**Text under study**:
BEGIN
Design your selected project concept. Post visual developments on the Ideas Wall and use your blog to elaborate on these experiments.

Make prototypes and user test your design developments. Post images of these tests on the Ideas Wall, to gain student and staff feedback, and use your blog to rationalise the results.

Here are images of my concept. It is a game that manoeuvres between objects in the Science Museum collection to display links and context, and would be designed to run in a web browser (mobile, tablet or desktop):

6degrees

This is the start of the ‘game’ with an introduction to the concept behind it. I’ve used a similar typeface to the Science Museum typeface, with a serif font for my comments.6degrees2

I think the easiest way to explain how a player navigates through the programme is a map! This is a sample challenge I built from the actual objects in the Science Museum collection, and hopefully, I could use AI to make more in a real-world context.6degrees3

This is one ‘start’ object, that shows the meta-data from the Science Museum collection. The description for the object is drop-down, so that the player can easily read about the object, but the main data to contextualise the object is the ‘Details’ section.
END
**Source material**:
BEGIN
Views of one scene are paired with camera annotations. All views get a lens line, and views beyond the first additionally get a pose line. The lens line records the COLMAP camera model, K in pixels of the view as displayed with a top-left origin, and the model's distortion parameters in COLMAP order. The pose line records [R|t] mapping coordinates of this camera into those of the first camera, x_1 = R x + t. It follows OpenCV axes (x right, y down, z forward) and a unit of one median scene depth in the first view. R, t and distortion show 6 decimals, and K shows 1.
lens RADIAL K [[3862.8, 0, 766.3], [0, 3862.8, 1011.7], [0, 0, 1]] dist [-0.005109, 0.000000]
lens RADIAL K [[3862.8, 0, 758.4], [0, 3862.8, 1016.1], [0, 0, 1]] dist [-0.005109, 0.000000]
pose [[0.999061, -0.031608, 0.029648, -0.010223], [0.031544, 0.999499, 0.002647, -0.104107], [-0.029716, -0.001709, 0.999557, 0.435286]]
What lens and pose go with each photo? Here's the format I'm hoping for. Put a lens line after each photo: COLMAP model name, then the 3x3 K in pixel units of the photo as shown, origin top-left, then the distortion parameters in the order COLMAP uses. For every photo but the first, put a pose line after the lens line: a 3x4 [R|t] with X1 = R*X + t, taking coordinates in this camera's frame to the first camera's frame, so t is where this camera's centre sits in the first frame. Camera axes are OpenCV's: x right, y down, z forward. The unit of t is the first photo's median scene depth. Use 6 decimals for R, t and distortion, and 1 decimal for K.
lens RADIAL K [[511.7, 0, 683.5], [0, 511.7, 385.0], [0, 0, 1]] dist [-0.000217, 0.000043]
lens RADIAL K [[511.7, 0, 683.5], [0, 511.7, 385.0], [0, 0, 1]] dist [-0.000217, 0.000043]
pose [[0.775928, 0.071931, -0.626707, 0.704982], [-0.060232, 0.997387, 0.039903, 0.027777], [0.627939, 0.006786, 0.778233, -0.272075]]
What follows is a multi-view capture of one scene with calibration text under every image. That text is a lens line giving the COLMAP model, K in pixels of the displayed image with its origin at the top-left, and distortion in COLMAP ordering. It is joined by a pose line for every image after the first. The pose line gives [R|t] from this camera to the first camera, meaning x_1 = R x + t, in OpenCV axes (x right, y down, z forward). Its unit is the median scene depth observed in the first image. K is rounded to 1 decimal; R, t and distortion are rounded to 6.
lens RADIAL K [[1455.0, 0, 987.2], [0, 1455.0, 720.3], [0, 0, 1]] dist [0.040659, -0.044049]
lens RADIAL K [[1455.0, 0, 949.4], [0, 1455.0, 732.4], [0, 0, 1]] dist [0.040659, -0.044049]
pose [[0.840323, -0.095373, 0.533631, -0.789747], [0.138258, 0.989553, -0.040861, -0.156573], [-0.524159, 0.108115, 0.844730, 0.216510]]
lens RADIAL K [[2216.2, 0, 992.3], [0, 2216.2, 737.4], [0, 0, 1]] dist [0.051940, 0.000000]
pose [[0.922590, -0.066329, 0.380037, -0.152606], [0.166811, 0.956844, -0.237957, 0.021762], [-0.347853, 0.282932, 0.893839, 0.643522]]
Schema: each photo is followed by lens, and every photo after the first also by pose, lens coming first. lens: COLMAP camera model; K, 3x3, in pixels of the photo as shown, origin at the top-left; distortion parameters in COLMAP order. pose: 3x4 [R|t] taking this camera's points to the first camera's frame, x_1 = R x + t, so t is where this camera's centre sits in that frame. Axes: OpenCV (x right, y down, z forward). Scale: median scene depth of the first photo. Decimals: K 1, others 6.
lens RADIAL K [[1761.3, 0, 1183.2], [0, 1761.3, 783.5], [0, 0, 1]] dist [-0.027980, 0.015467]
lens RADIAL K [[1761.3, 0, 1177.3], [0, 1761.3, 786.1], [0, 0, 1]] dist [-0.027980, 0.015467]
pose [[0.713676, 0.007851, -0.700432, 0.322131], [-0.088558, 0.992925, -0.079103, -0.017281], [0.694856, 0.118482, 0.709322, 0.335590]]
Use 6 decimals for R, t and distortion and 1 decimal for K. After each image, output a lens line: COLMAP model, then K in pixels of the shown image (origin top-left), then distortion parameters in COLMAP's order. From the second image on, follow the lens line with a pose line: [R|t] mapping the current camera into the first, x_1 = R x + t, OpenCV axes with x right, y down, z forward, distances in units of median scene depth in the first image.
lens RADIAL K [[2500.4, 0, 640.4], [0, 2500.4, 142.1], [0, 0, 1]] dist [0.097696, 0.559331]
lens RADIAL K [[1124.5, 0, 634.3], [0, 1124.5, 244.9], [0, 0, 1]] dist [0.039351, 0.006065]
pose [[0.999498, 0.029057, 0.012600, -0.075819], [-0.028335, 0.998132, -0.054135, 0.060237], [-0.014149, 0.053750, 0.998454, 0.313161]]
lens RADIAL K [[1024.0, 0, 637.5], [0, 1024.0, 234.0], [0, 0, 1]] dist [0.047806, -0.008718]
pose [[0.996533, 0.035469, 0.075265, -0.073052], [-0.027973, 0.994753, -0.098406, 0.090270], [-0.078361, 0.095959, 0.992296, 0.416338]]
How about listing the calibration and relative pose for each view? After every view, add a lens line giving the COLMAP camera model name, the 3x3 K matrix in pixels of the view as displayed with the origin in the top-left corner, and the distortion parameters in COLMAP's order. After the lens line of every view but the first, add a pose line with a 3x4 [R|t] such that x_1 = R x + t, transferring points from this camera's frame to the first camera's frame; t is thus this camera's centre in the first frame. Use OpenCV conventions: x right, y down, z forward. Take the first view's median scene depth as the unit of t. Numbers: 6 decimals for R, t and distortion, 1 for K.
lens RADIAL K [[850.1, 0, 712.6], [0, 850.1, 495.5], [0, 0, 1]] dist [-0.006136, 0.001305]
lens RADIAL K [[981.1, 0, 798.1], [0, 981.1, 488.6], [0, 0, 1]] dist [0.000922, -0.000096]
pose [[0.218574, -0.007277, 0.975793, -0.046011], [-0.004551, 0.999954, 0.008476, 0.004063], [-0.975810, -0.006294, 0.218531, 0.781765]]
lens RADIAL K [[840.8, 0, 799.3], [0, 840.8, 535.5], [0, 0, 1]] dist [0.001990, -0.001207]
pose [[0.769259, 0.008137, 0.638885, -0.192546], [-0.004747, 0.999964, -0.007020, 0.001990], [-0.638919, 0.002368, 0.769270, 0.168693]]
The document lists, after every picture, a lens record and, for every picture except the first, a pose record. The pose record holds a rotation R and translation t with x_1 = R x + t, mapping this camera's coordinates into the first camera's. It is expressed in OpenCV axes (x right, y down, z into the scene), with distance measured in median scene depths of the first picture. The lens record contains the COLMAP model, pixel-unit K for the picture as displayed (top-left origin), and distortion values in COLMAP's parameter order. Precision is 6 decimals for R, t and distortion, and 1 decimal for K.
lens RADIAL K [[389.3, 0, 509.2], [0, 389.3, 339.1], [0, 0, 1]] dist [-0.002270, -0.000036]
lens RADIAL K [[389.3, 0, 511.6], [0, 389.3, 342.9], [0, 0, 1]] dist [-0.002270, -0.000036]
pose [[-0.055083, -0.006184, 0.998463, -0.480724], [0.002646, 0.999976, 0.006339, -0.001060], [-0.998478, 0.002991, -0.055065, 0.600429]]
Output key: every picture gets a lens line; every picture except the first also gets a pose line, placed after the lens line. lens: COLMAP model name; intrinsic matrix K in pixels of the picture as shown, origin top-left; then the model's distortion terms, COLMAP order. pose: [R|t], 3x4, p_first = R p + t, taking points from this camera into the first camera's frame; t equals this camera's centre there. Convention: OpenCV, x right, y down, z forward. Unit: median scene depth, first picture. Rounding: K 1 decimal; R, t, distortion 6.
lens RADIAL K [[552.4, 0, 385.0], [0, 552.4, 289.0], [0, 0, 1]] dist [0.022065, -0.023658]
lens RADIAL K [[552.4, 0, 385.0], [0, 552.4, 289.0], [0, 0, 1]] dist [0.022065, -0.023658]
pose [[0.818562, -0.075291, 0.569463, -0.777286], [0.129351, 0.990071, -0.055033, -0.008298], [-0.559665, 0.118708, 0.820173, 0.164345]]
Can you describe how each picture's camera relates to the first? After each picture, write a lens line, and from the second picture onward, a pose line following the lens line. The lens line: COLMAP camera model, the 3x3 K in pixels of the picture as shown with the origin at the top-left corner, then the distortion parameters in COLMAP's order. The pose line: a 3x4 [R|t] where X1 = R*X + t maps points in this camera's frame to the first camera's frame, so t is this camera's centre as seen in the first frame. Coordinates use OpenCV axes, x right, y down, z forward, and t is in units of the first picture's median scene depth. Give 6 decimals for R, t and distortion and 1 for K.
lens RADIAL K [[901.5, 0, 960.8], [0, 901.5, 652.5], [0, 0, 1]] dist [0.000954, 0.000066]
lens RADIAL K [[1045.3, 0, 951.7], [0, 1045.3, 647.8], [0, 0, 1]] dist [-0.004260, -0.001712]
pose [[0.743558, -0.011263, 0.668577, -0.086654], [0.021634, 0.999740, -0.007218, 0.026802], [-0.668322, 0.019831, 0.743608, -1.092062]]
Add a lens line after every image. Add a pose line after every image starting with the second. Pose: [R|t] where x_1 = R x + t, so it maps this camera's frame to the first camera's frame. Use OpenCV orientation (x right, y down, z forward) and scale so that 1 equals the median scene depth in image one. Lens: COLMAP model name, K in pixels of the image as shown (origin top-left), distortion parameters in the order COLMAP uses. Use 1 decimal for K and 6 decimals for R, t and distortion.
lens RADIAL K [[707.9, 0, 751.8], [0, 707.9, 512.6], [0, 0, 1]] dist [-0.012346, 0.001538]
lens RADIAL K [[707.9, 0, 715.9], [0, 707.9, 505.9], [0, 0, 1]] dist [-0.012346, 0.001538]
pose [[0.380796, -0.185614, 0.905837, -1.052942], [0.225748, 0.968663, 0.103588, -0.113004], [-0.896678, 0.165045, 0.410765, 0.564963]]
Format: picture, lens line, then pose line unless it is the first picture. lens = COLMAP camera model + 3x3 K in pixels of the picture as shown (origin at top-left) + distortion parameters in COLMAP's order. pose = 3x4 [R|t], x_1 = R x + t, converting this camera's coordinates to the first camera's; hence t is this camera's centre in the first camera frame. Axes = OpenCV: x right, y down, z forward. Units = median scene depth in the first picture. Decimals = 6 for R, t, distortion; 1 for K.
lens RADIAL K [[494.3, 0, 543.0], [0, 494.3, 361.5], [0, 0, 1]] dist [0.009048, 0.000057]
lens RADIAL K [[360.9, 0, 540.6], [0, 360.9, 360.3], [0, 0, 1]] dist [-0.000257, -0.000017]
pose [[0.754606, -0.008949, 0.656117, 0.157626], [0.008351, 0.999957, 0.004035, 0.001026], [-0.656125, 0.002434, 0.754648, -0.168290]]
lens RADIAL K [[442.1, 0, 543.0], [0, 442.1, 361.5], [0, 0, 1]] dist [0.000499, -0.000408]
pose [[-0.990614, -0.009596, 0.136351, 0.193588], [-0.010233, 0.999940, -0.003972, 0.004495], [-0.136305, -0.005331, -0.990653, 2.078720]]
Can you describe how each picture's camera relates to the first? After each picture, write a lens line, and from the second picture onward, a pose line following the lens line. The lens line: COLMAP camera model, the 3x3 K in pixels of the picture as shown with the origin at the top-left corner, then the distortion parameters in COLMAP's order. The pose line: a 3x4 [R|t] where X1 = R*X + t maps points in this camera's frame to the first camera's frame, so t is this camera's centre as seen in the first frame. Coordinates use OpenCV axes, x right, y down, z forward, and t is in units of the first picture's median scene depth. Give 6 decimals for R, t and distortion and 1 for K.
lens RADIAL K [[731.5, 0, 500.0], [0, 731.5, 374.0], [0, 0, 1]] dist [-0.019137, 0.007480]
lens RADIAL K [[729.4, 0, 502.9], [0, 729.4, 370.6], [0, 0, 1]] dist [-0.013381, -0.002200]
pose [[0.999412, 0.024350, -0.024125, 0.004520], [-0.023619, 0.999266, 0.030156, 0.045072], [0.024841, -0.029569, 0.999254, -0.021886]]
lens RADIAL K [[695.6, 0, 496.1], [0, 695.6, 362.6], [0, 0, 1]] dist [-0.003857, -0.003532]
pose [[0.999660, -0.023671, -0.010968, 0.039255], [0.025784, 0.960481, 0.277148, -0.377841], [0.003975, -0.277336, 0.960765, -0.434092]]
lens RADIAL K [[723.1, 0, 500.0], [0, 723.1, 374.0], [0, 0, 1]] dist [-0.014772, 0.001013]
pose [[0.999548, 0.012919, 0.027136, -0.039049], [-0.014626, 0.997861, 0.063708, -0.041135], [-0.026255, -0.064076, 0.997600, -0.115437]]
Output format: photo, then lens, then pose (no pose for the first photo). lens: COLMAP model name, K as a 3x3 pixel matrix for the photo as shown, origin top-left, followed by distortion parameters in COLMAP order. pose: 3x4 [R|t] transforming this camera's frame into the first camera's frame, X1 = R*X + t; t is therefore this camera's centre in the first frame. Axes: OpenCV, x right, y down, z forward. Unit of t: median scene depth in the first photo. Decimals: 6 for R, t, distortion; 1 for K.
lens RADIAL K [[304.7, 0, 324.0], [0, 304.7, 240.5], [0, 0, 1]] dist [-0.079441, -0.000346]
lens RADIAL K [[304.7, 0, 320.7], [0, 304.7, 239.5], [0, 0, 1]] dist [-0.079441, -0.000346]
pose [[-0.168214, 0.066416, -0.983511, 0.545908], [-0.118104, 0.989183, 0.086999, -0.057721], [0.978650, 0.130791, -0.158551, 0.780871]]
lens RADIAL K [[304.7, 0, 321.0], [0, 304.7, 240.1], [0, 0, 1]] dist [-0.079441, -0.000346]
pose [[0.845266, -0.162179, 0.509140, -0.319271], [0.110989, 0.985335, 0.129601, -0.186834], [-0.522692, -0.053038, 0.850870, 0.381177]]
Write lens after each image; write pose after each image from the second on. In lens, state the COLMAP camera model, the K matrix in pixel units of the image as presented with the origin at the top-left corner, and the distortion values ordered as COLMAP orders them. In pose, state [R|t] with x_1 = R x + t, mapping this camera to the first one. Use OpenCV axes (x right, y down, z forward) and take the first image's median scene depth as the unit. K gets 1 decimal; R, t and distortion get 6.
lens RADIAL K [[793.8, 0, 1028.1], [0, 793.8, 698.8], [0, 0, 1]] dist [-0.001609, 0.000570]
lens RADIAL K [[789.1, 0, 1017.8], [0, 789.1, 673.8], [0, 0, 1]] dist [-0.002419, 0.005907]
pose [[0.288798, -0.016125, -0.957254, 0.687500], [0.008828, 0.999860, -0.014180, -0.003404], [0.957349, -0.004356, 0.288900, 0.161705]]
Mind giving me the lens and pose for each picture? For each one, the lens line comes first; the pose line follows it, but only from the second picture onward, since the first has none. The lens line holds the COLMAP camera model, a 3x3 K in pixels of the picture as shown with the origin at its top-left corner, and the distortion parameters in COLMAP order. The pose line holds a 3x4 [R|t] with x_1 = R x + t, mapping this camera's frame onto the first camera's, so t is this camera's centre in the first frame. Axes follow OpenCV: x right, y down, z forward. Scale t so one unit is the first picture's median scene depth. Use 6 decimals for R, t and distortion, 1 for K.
END
**Tasks to complete**:
• 1. Set down the passage of the concept text from "I think the" to "the ‘Details’ section.".
• 2. Answer these questions from the concept text:
(a) On which devices would the game run in a web browser?
(b) What kind of font is used for the comments?
(c) Which section holds the main data to contextualize an object?
• 3. Please decide whether each statement agrees with the concept text, answering yes or no and quoting the words that settle it:
(a) The game would be designed as a downloaded desktop application.
(b) The object description appears as a drop-down.
(c) The sample challenge was built from invented objects.
The lines have no connection to the concept text.

**Per-task answers**:
• 1.
I think the easiest way to explain how a player navigates through the programme is a map! This is a sample challenge I built from the actual objects in the Science Museum collection, and hopefully, I could use AI to make more in a real-world context.6degrees3

This is one ‘start’ object, that shows the meta-data from the Science Museum collection. The description for the object is drop-down, so that the player can easily read about the object, but the main data to contextualise the object is the ‘Details’ section.

• 2.
(a) Mobile, tablet or desktop.
(b) A serif font.
(c) The 'Details' section.

• 3.
(a) No: "would be designed to run in a web browser (mobile, tablet or desktop)"
(b) Yes: "The description for the object is drop-down"
(c) No: "a sample challenge I built from the actual objects in the Science Museum collection"